3.c. Pseudocode for zk-SNARK Verification for Groth16.
Constants
- PRIME_Q (256 bits, 32 bytes): Prime field size for alt_bn128 (aka BN254) elliptic curve.
Data Structures
1. G1Point (512 bits, 64 bytes) - Represents a point on the curve with:
- x (256 bits, 32 bytes).
- y (256 bits, 32 bytes).
2. G2Point (1024 bits, 128 bytes):
- Represents a point on the extension field with:
- x[0], x[1] (each 256 bits, 32 bytes).
- y[0], y[1] (each 256 bits, 32 bytes).
3. VerifyingKey (640 bytes):
- alfa1 (G1Point, 64 bytes).
- beta2 (G2Point, 128 bytes).
- gamma2 (G2Point, 128 bytes).
- delta2 (G2Point, 128 bytes).
- ic (array of G1Points, size depends on the number of public inputs + 1; each G1Point = 64 bytes).
4. SnarkProof (192 bytes):
- a (G1Point, 64 bytes).
- b (G2Point, 128 bytes).
- c (G1Point, 64 bytes).
Elliptic Curve Math
1. P1 and P2:
- P1 (512 bits, 64 bytes): Generator point for G1.
- P2 (1024 bits, 128 bytes): Generator point for G2.
2. Negate Point:
- Input: G1Point (64 bytes).
- Output: Negated G1Point (64 bytes).
3. Addition:
- Inputs: Two G1Point values (each 64 bytes).
- Output: Resultant G1Point (64 bytes).
4. Scalar Multiplication:
- Inputs: G1Point (64 bytes), scalar s (256 bits, 32 bytes).
- Output: Scaled G1Point (64 bytes).
5. Pairing:
- Inputs: Arrays of G1Point and G2Point (each G1Point = 64 bytes, each G2Point = 128 bytes).
- Output: Boolean (1 byte).
6. Pairing Check:
- Input: Four pairs of G1Point and G2Point (4 x 64 bytes + 4 x 128 bytes = 768 bytes).
- Output: Boolean (1 byte).
Verification Logic (logic that will be supported directly by L1)
1. Verify Function:
- Inputs:
- vk (Verification Key, 640 bytes).
- input (Array of public inputs, each 256 bits, 32 bytes; total size = number of inputs × 32 bytes).

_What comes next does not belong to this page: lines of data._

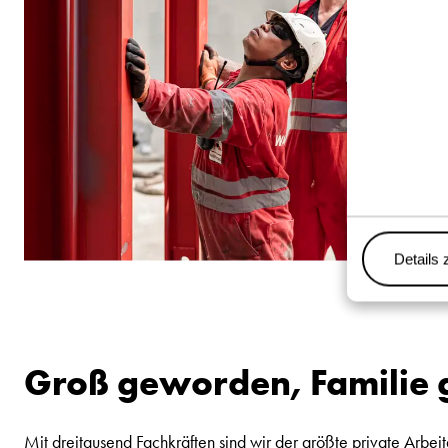
Details 
Groß geworden, Familie 
Mit dreitausend Fachkräften sind wir der größte private Arb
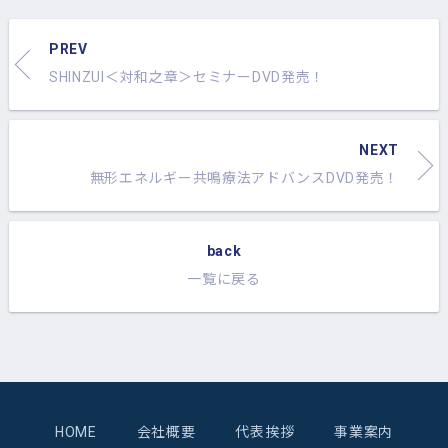
PREV
SHINZUI＜対和之章＞セミナーDVD発売！
NEXT
無形エネルギー共鳴療法アドバンスDVD発売！
back
一覧に戻る
HOME
会社概要
代表挨拶
事業案内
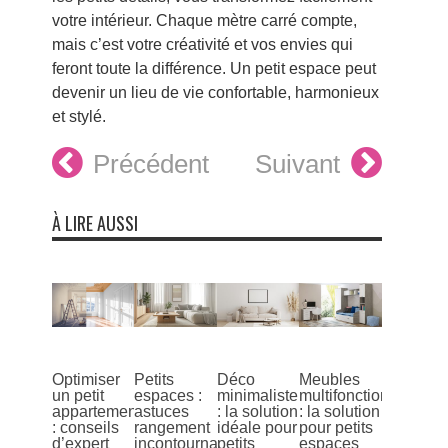
votre intérieur. Chaque mètre carré compte,
mais c’est votre créativité et vos envies qui
feront toute la différence. Un petit espace peut
devenir un lieu de vie confortable, harmonieux
et stylé.
Précédent
Suivant
À LIRE AUSSI
Optimiser
Petits
Déco
Meubles
un petit
espaces :
minimaliste
multifonctions
appartement
astuces
: la solution
: la solution
: conseils
rangement
idéale pour
pour petits
d’expert
incontournables
petits
espaces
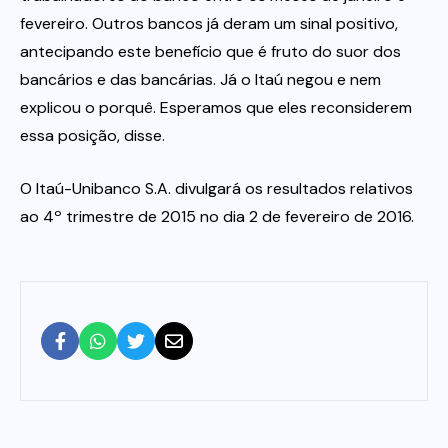
fevereiro. Outros bancos já deram um sinal positivo,
antecipando este benefício que é fruto do suor dos
bancários e das bancárias. Já o Itaú negou e nem
explicou o porquê. Esperamos que eles reconsiderem
essa posição, disse.
O Itaú-Unibanco S.A. divulgará os resultados relativos
ao 4º trimestre de 2015 no dia 2 de fevereiro de 2016.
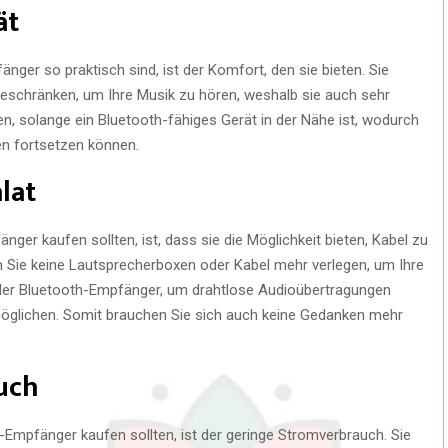
ät
ger so praktisch sind, ist der Komfort, den sie bieten. Sie
eschränken, um Ihre Musik zu hören, weshalb sie auch sehr
ren, solange ein Bluetooth-fähiges Gerät in der Nähe ist, wodurch
n fortsetzen können.
lat
ger kaufen sollten, ist, dass sie die Möglichkeit bieten, Kabel zu
Sie keine Lautsprecherboxen oder Kabel mehr verlegen, um Ihre
st der Bluetooth-Empfänger, um drahtlose Audioübertragungen
öglichen. Somit brauchen Sie sich auch keine Gedanken mehr
uch
-Empfänger kaufen sollten, ist der geringe Stromverbrauch. Sie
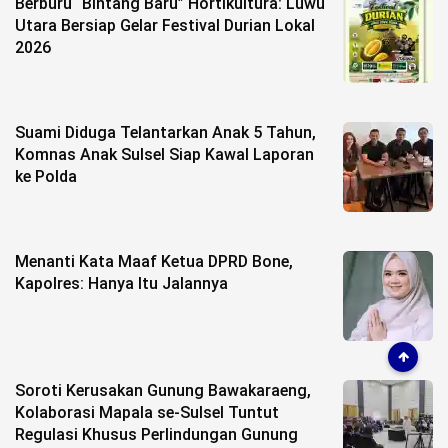
Berburu “Bintang Baru” Hortikultura: Luwu
Utara Bersiap Gelar Festival Durian Lokal
2026
Suami Diduga Telantarkan Anak 5 Tahun,
Komnas Anak Sulsel Siap Kawal Laporan
ke Polda
Menanti Kata Maaf Ketua DPRD Bone,
Kapolres: Hanya Itu Jalannya
Soroti Kerusakan Gunung Bawakaraeng,
Kolaborasi Mapala se-Sulsel Tuntut
Regulasi Khusus Perlindungan Gunung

- proof (SNARK proof, 192 bytes).
- Steps:
1. Input Validation:
- Ensure input.length + 1 == vk.ic.length.
- Ensure all input[i] values are less than FIELD_SIZE (256 bits, 32 bytes).
2. Compute vk_x:
- Start with vk_x as G1Point (0, 0) (64 bytes).
- For each public input:
- Scale vk.ic[i + 1] (64 bytes) by input[i] (32 bytes) using scalar_mul.

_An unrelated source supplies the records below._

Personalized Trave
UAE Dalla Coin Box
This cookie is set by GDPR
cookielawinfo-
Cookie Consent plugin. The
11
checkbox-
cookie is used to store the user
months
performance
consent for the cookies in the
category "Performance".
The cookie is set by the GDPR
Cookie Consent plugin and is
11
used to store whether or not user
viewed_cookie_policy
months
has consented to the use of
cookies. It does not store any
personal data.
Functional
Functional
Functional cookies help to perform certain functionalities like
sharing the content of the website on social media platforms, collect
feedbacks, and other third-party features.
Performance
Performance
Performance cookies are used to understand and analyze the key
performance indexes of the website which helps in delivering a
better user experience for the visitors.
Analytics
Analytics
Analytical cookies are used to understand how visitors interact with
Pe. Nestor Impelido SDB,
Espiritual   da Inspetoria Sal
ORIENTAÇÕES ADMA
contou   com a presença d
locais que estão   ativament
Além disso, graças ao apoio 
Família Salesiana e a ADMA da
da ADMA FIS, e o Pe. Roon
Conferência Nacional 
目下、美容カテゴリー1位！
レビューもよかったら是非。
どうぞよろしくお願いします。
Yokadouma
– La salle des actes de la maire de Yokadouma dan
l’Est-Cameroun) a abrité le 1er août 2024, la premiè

- Add the result to vk_x (64 bytes) using addition.
- Add vk.ic[0] (64 bytes) to finalize vk_x.
3. Pairing Check:
- Use pairingProd4 (extended pairing function for 4 arguments) to verify the pairing:
- Inputs: Negated proof a (64 bytes), proof b (128 bytes), vk.alfa1 (64 bytes), vk.beta2 (128 bytes), vk_x (64 bytes), vk.gamma2 (128 bytes), proof c (64 bytes), and vk.delta2 (128 bytes).
- Output: Boolean (1 byte).
- Output:
- Returns true (1 byte) if the proof is valid, false (1 byte) otherwise.
Summary of Sizes
1. Key Sizes:
- Verification Key: 640 bytes. (example for 2 public inputs)
- Public Inputs: Each 256 bits, 32 bytes.
- SNARK Proof: 192 bytes.
2. Operations:
- Addition (G1Point): Input = 64 bytes × 2, Output = 64 bytes.
- Scalar Multiplication (G1Point): Input = 64 bytes + 32 bytes, Output = 64 bytes.
- Pairing Check: Input = 768 bytes, Output = 1 byte.